Normal development of joints starts in utero with the establishment of a cellular and extracellular matrix template. Following birth, individual joint tissues grow and mature in response to biochemical and mechanical signals, leading to a coordinated pattern of further maturation resulting in a joint that functions as an organ system. Each joint develops and matures as an organ system defined by the biomechanical environment in which it will function. For those with joint hypermobility syndromes, either defined by specific genetic mutations or not (i.e., Ehlers-Danlos syndrome, Marfan syndrome, Loey-Dietz syndrome, hypermobility-type Ehlers-Danlos syndrome), this process is partially compromised, but many aspects of joint tissue maturation and resulting joint function is retained such that the organs form and retain partial function, but it is compromised.

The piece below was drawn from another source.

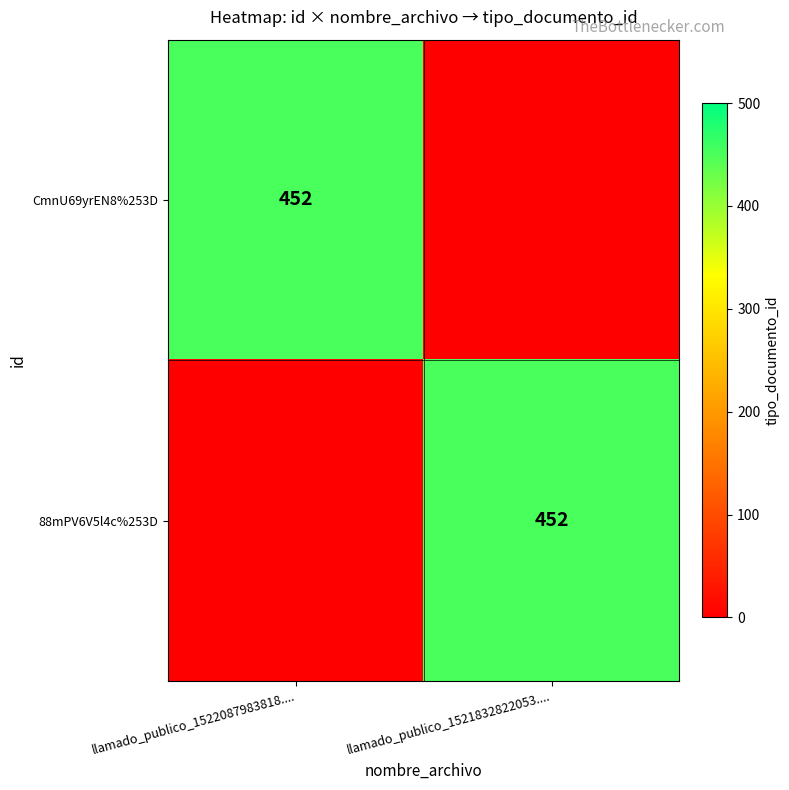

The value of 88mPV6V5l4c%253D at llamado_publico_1521832822053.... is 209. True or false?

False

Comparing the characteristics of what is known regarding development, growth, maturation, and response to stressors such as puberty, pregnancy, and aging in joints of those without and with joint hypermobility leads to the conclusion that in those that have hypermobility syndromes, the joint systems may be compromised via a failure to undergo mechanical maturation, possibly via defective mechanotransduction. Given the breadth of the mutations involved in such hypermobility syndromes, further characterization of this concept may reveal commonalities in their impact on tissue maturation, which will further inform regulatory aspects of normal tissue and functional integrity. This review/perspective piece will attempt to detail such comparisons and summarize how further study will aid in further understanding.